[PROBLEM TO SOLVE] Across the entries that follow, how many lines have the word "svjetliju" in them? Give only the number.

** SOURCE RECORDS follows **

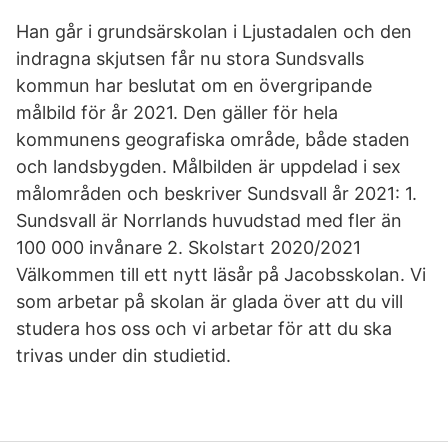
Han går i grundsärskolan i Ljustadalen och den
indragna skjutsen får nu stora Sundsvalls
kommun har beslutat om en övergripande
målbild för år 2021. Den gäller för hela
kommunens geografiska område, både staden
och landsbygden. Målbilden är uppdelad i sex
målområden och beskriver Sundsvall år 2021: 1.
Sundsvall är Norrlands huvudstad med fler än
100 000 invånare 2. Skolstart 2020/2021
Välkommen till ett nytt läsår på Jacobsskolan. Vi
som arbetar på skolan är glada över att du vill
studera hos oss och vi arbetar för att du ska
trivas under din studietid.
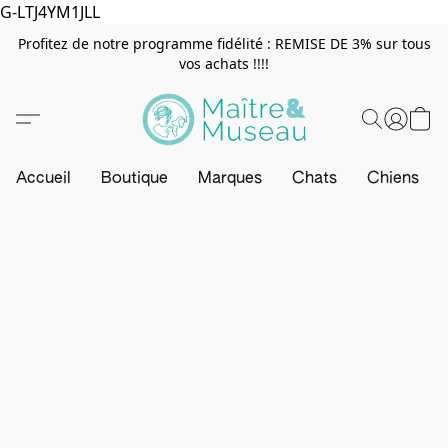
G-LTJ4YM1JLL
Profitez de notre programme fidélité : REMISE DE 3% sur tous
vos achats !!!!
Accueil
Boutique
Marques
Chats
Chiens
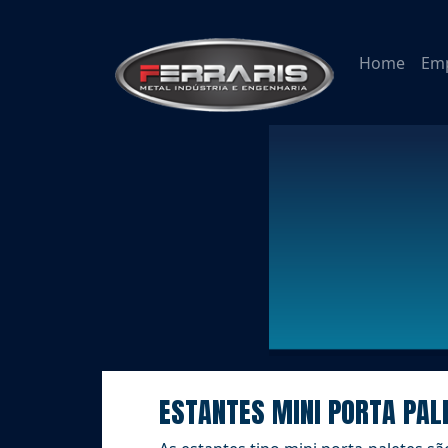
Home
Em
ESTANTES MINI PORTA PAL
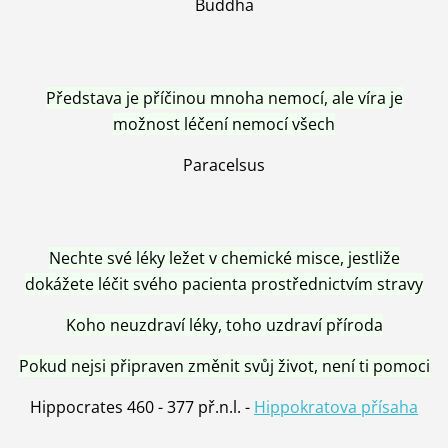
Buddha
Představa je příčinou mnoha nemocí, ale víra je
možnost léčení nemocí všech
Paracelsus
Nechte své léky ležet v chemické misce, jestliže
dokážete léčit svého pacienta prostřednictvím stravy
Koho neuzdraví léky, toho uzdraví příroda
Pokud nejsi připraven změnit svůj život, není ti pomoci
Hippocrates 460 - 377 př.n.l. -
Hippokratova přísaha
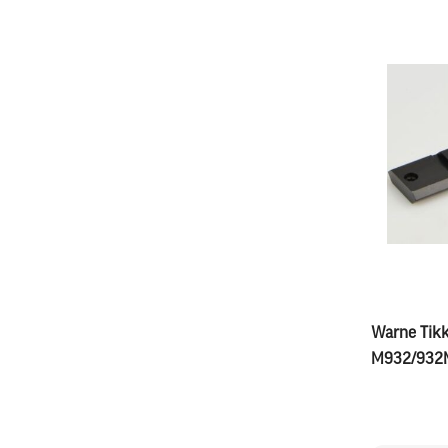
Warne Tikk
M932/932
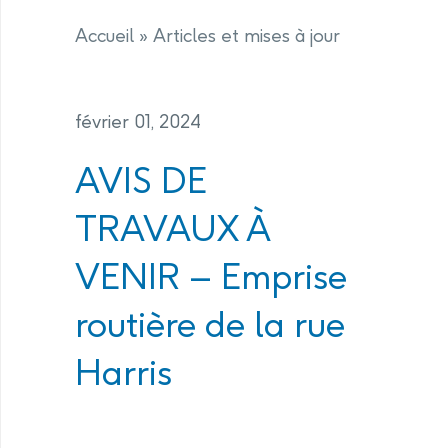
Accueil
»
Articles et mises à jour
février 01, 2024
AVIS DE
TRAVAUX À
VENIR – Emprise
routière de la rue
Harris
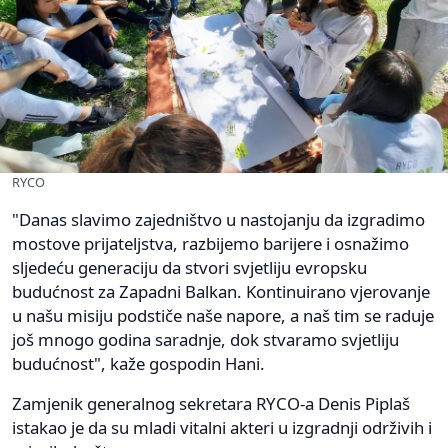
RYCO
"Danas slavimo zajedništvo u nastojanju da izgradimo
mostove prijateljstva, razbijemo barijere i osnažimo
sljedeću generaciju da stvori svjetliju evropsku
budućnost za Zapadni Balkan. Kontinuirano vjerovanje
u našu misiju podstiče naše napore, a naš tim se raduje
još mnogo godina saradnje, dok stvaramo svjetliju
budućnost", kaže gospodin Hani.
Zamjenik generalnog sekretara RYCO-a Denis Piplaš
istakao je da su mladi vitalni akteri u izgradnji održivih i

** End of SOURCE RECORDS **

[COMPLETED EXERCISE] 2